人目よくらむ

雑記です

公園の鉄棒でガチの筋トレをする集団

タイトルは例えの話である。
これは私の参加している無料塾(学習支援)ボランティア団体の話だ。この塾では中学生を対象に、民間の大手学習塾にも負けない(と自負している)高校受験対策指導を行っている。それはさながら、公園の鉄棒でガチの筋トレをしているようなものではないか、という結論に至った。

ボランティアには様々な種類があり、「無料塾」の形も様々ある。ただ、他の無料塾を見学などしてみると、驚くほど「受験指導」とはほど遠いと言えるような活動が多いことに気付く。決まった教材もなく、学習スケジュールもなく、到達目標もなく、生徒はただ教科書を持って来てなんとなく分からなかったところを聞く。中には専門外のことを聞かれて一緒に考え込むボランティアスタッフを目にすることもある。それでも、その生徒にとっては勉強をしようとすること自体が評価に値する行為という場合もあり、「学習支援」の在り方は実に様々であるなと驚く。

他にも、話を聞いたり相談に乗ったりと子供の「居場所づくり」に重きを置く団体や、給食を出す「こども食堂」のような団体など、団体の在り方も様々である。そんな中で、ボランティアでガチの受験指導をしようとしている我々は、公園のような誰でも利用できる開かれた場で、黙々と筋トレのメニューをこなしている異色の集団なのではないか、という結論に至ったのである。

「子供の貧困」はここ数年問題とされてきたが、ようやく世間の耳目を集め始めたように思える。その中で無料塾やこども食堂の絶対数も増えてきたように感じる。絶対数が増えてきたことで、上に挙げたようなそれぞれの特色も見え始めて来ており、利用する側も支援団体を適切に選択する必要が生じてきているように感じる。
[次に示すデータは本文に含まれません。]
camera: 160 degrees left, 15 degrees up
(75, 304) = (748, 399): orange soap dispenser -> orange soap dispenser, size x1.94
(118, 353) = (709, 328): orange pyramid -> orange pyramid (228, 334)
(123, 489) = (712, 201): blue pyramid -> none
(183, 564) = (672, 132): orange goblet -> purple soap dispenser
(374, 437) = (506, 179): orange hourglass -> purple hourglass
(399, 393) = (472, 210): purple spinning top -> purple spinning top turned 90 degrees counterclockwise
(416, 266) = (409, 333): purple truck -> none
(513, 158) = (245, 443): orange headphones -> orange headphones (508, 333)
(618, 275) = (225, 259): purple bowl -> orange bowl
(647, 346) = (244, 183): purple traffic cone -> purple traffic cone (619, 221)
行政はようやく重い腰を上げて、これらの既存団体を金銭的に支援したり、既存団体からスタッフを吸い上げたりすることで、「子供の貧困対策」をやっている素振りを見せつつある。我々の役割は、公園の鉄棒で筋トレをするためのノウハウをひたすら蓄積し、評価し、改善し、共有していくことである。きっといつか行政がそれを目ざとく見つけて、しれっと盗んでくれることを信じて。